** Extracted material follows **

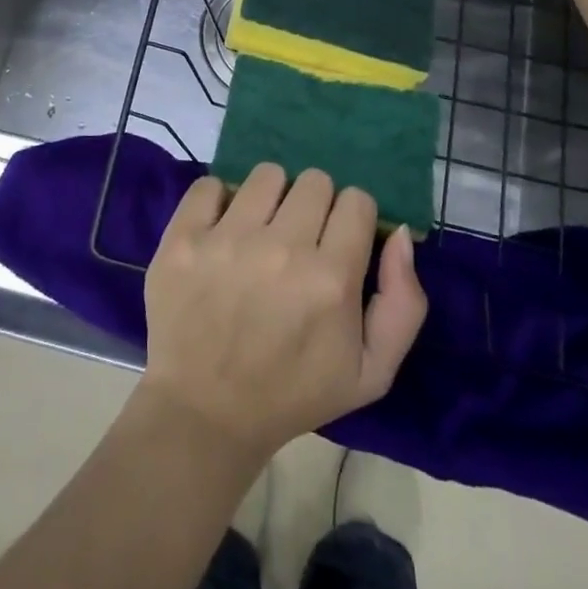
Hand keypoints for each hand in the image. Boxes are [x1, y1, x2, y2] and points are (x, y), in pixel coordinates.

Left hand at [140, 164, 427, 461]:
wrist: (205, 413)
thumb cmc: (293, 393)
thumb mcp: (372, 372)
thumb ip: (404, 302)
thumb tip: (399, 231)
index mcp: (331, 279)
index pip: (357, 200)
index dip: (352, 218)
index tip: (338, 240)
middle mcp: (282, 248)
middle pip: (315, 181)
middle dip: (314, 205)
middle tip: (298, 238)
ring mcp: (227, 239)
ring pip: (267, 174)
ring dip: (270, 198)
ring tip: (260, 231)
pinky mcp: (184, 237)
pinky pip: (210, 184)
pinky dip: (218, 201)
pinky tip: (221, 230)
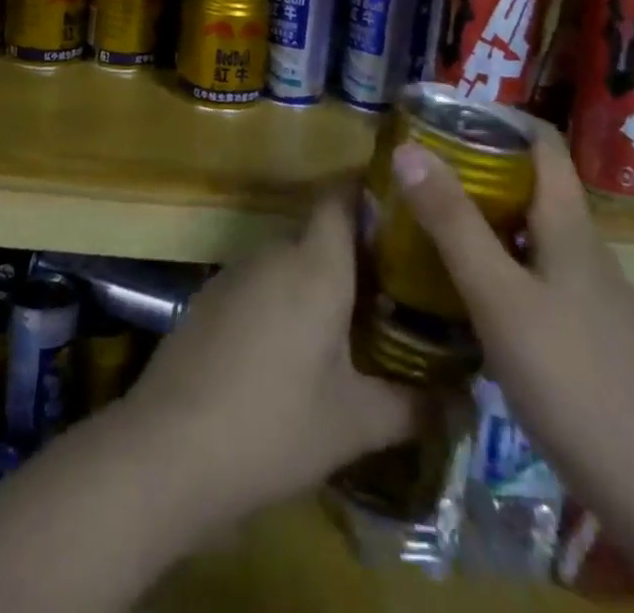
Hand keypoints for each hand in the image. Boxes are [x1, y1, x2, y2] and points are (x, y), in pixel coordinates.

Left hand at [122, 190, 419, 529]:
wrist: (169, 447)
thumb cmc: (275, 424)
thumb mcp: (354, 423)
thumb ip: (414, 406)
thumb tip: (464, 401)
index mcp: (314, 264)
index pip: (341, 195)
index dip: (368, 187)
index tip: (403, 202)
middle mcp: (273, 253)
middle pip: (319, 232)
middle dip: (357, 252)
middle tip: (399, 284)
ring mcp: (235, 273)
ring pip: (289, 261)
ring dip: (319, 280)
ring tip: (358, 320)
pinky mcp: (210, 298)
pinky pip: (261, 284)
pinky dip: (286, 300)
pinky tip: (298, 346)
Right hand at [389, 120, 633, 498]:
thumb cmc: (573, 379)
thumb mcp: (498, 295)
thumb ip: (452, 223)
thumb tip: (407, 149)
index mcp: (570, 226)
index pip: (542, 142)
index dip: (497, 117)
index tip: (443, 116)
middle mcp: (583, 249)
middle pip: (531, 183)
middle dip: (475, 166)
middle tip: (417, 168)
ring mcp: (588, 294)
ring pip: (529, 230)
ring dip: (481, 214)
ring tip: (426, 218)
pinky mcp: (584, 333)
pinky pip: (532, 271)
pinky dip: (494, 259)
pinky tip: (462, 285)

** End of Extracted material **

» **Directions for this task**: Make an exact copy of the lines above, beginning with the line with "thumb mcp: (372, 372)" and ending with the line with "pinky tip: (298, 346)", and keep the pictures out of it.

» **Written solution**:
thumb mcp: (372, 372)
thumb ip: (404, 302)
thumb tip: (399, 231)
index mcp: (331, 279)
index pip: (357, 200)
index dip: (352, 218)
index tip: (338, 240)
middle mcp: (282, 248)
middle pip: (315, 181)
middle dip: (314, 205)
middle tip: (298, 238)
ring mcp: (227, 239)
ring pip: (267, 174)
ring dip: (270, 198)
ring tip: (260, 231)
pinky mcp: (184, 237)
pinky pip: (210, 184)
pinky dip: (218, 201)
pinky tip: (221, 230)
Hand keypoints for each hand in the image. Boxes are [x1, y1, x2, y2] and points are (x, y), in pixel coordinates.

Left hand at [122, 190, 419, 529]:
wrist: (169, 447)
thumb cmc: (275, 424)
thumb mcp: (354, 423)
thumb ip: (414, 406)
thumb tip: (464, 401)
index mcp: (314, 264)
index pip: (341, 195)
index dip: (368, 187)
index tip: (403, 202)
middle mcp: (273, 253)
middle pip: (319, 232)
middle dip: (357, 252)
middle tip: (399, 284)
ring mcp: (235, 273)
ring pip: (289, 261)
ring dip: (319, 280)
ring tip: (358, 320)
pinky mcp: (210, 298)
pinky pip: (261, 284)
pinky dip: (286, 300)
pinky tip: (298, 346)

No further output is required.